TOKYO: Japan reaffirmed its decades-old pledge never to possess nuclear weapons on Friday after local media reported that a senior security official suggested the country should ​acquire them to deter potential aggressors.

The unnamed official said Japan needed nuclear weapons because of a worsening security environment but acknowledged that such a move would be politically difficult, public broadcaster NHK and other outlets reported, describing the official as being from Prime Minister Sanae Takaichi’s office.

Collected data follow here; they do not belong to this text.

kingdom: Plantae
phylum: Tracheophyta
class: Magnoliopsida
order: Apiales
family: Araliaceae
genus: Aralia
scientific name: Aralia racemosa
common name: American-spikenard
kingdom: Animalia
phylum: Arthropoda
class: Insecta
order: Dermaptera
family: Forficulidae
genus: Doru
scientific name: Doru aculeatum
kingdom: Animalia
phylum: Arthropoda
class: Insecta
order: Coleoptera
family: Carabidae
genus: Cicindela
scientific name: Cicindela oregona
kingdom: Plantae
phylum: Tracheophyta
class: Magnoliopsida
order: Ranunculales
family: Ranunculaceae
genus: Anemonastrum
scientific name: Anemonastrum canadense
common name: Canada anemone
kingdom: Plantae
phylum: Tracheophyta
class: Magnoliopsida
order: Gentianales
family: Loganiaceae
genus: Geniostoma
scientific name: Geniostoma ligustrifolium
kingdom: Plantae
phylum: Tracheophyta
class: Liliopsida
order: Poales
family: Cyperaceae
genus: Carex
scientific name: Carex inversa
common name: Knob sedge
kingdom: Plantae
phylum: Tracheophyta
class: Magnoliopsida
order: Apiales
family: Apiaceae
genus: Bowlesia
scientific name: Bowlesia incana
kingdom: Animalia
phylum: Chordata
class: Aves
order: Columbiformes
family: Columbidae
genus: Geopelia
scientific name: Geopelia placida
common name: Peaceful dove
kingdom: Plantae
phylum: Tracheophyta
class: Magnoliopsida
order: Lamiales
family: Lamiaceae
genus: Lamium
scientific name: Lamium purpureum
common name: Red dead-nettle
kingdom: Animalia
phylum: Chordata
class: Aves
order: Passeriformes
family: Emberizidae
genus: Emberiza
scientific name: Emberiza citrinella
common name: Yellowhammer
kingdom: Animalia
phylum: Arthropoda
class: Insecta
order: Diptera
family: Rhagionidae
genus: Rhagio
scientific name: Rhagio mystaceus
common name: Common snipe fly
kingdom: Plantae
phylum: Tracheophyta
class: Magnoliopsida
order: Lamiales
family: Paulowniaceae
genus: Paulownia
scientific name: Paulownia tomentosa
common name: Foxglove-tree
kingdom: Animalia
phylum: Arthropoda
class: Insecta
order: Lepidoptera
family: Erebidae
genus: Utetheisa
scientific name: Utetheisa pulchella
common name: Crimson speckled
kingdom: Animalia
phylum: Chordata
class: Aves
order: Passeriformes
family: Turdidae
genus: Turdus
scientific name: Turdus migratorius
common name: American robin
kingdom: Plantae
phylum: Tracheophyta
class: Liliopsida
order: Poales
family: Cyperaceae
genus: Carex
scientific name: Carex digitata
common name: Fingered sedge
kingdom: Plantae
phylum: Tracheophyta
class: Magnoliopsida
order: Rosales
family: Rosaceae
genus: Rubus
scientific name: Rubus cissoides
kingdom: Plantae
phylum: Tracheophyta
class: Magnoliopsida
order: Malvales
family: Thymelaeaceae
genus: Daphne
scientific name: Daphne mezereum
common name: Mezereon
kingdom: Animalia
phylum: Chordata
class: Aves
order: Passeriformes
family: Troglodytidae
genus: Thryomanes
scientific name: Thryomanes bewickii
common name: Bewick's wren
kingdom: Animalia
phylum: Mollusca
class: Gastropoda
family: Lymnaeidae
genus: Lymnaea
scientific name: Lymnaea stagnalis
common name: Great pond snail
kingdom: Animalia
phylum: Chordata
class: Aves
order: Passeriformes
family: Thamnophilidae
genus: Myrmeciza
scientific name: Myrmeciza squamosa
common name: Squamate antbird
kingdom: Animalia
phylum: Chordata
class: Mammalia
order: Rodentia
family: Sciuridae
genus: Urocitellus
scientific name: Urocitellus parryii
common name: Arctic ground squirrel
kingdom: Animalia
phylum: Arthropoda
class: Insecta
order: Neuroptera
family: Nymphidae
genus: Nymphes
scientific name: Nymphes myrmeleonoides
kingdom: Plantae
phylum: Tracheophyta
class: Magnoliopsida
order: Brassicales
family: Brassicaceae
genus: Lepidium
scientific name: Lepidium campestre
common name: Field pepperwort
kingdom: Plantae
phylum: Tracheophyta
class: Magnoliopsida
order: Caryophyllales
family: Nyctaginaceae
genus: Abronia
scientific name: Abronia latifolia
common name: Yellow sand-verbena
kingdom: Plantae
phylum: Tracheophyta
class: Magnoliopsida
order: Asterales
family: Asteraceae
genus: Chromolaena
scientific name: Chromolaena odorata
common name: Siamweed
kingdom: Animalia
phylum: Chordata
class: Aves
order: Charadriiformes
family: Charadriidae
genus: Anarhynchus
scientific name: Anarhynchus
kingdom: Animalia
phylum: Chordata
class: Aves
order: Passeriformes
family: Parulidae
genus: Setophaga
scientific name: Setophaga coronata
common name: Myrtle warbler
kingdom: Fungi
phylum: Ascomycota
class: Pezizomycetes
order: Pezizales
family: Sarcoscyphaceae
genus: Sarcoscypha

At a regular press briefing in Tokyo, Chief Cabinet Secretary Minoru Kihara said Japan’s nuclear policy had ‌not changed, but declined ‌to comment on the remarks or ‌to ⁠say whether ​the ‌person would remain in government. There is a growing political and public willingness in Japan to loosen its three non-nuclear principles not to possess, develop or allow nuclear weapons, a Reuters investigation published in August found.
This is driven in part by doubts over the reliability of US security guarantees under President Donald Trump and growing threats from nuclear-armed ⁠China, Russia and North Korea.
Japan hosts the largest overseas concentration of US military forces ‌and has maintained a security alliance with Washington ‍for decades.
Some lawmakers within Takaichi’s ‍ruling Liberal Democratic Party have said the United States should ‍be allowed to bring nuclear weapons into Japan on submarines or other platforms to reinforce deterrence. Takaichi last month stirred debate on her own stance by declining to say whether there would be any changes to the ​three principles when her administration formulates a new defense strategy next year.
“Putting these trial balloons out creates an opportunity ⁠to start to build consensus around the direction to move on changes in security policy,” said Stephen Nagy, professor at the department of politics and international studies at the International Christian University in Tokyo.
Beijing’s assertiveness and growing missile cooperation between Moscow and Pyongyang are “creating the momentum to really change Japan’s thinking about security,” he added.
Discussions about acquiring or hosting nuclear weapons are highly sensitive in the only country to have suffered atomic bombings, and risk unsettling neighboring countries, including China.
Ties between Tokyo and Beijing worsened last month after Takaichi said a ‌Chinese attack on Taiwan that also threatened Japan could constitute a “survival-threatening situation” and trigger a military response.